The Department of Health’s Violence and Social Exclusion Programme and Home Office commissioned Health Services Management Centre (HSMC) University of Birmingham and The Tavistock Institute of Human Relations (TIHR) to undertake this feasibility study, which was carried out between September 2010 and February 2011.
Outlined below is the background and rationale to this study:
Since the early 2000s, a series of independent reports have argued that there are not enough competent forensic physicians for sexual offences work (HMCPSI/HMC ‘Thematic Inspection of Rape’, 2002; subsequent HMCPSI/HMIC joint review, ‘Without Consent’, 2005).

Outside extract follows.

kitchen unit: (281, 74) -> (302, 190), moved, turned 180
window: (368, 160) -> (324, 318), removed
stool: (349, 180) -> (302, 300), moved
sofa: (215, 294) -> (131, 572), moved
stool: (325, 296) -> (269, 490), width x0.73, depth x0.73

The Department of Health (DH) recognised that the development of effective and available services for victims of sexual assault would rely on competent healthcare and clinical governance to drive service effectiveness. This would require a commensurate development of commissioning, quality service design and development of the specialist healthcare workforce, especially amongst forensic doctors and nurses.

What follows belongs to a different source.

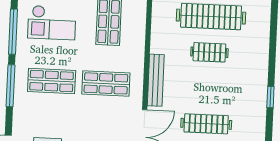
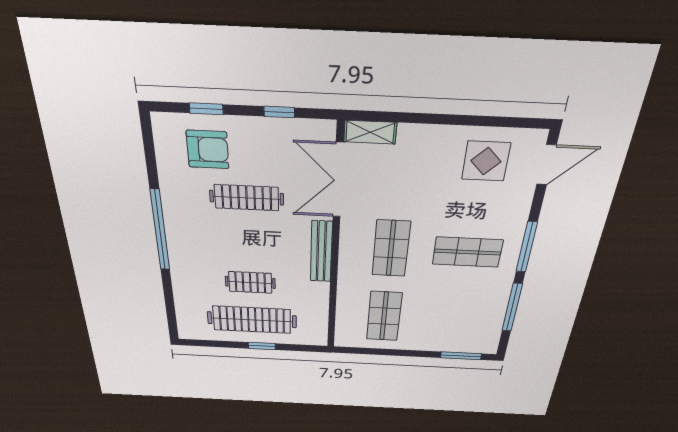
checkout: (52, 23) -> (459, 316), removed
shop shelf: (106, 83) -> (391, 249), turned 90
window: (270, 97) -> (160, 231), width x3.17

Their response to these issues together with the Home Office was a strategic undertaking to examine the “feasibility of transferring budget and commissioning responsibility for forensic sexual offences examination work to the NHS at the earliest opportunity“.
The Coalition Government’s commitment to address the underlying issues is part of the strategy, Call to end Violence against Women and Girls and the subsequent Action Plan, published in March 2011. The Plan also responds to Baroness Stern’s independent review of how public authorities, including the NHS and police forces, deal with rape cases.